Although the game at number one needs no defense because of what was at stake, those slightly older than me may certainly argue for this game being at the top of the list.  I was four years old when Tennessee went down to New Orleans heavy underdogs against The U and came away with a 35-7 win, including the game's final 35 points after spotting the Canes a 7-0 lead.  Tennessee's defense scored seven sacks on Vinnie Testaverde and forced an unbelievable six Miami turnovers, completing a miraculous 1985 season with an exclamation point and a #4 AP finish.  The Vols took a 14-7 lead late in the first half, then exploded in the third quarter with a fumble recovery, touchdown, forced punt, and then a 60 yard touchdown run by Jeff Powell.  The pleasant surprise of both this night and the 1985 season make these Sugar Vols among the most memorable in school history.

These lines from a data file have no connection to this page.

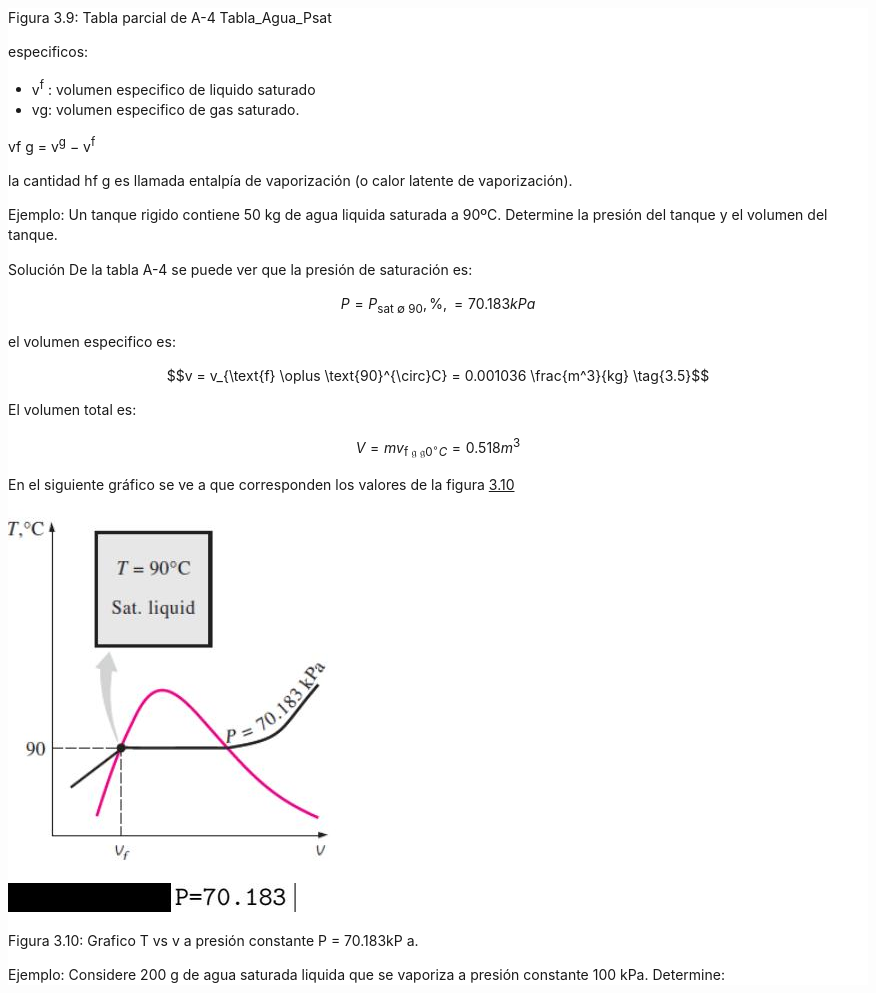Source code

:Figura 3.9: Tabla parcial de A-4 Tabla_Agua_Psat

especificos:

- v<sup>f</sup> : volumen especifico de liquido saturado
- vg: volumen especifico de gas saturado.

vf g = v<sup>g</sup> − v<sup>f</sup>

la cantidad hf g es llamada entalpía de vaporización (o calor latente de vaporización).

Ejemplo: Un tanque rigido contiene 50 kg de agua liquida saturada a 90ºC. Determine la presión del tanque y el volumen del tanque.

Solución De la tabla A-4 se puede ver que la presión de saturación es:

$$P = P_{\text{sat}\ \emptyset\ 90} ,\%, = 70.183 kPa \tag{3.4}$$

el volumen especifico es:

$$v = v_{\text{f} \oplus \text{90}^{\circ}C} = 0.001036 \frac{m^3}{kg} \tag{3.5}$$

El volumen total es:

$$V = mv_{\text{f}\ \mathfrak{g}\ \mathfrak{g}\mathcal{0}^{\circ}C} = 0.518m^3\tag{3.6}$$

<span id="page-38-0"></span>En el siguiente gráfico se ve a que corresponden los valores de la figura [3.10](#page-38-0)

![](_page_38_Figure_10.jpeg)

![](_page_38_Figure_11.jpeg)

Figura 3.10: Grafico T vs v a presión constante P = 70.183kP a.

Ejemplo: Considere 200 g de agua saturada liquida que se vaporiza a presión constante 100 kPa. Determine:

1. 1999 Fiesta Bowl:  #1 Tennessee 23 #2 Florida State 16

The first ever BCS Championship Game featured the undefeated Vols, who finally beat Florida en route to a second straight SEC title, and the vaunted Florida State Seminoles.  Playing without quarterback Chris Weinke, Florida State was held to 253 yards by the '98 Vol defense, one of the best in school history.  Tennessee looked to break the game wide open in the second quarter when Dwayne Goodrich raced an interception back 54 yards for a score, but Florida State's defense was able to keep the Vols in check from there until midway through the fourth quarter.  Leading 14-9, Tee Martin tested Florida State down the sideline to Peerless Price, who hauled in a third down bomb for a 79 yard touchdown on the game's most important play.  Price had four catches for 199 yards, an unbelievable average, and the Vols held off the Seminoles from there for a 23-16 victory and the program's first National Championship since 1967 and its first consensus title since 1951.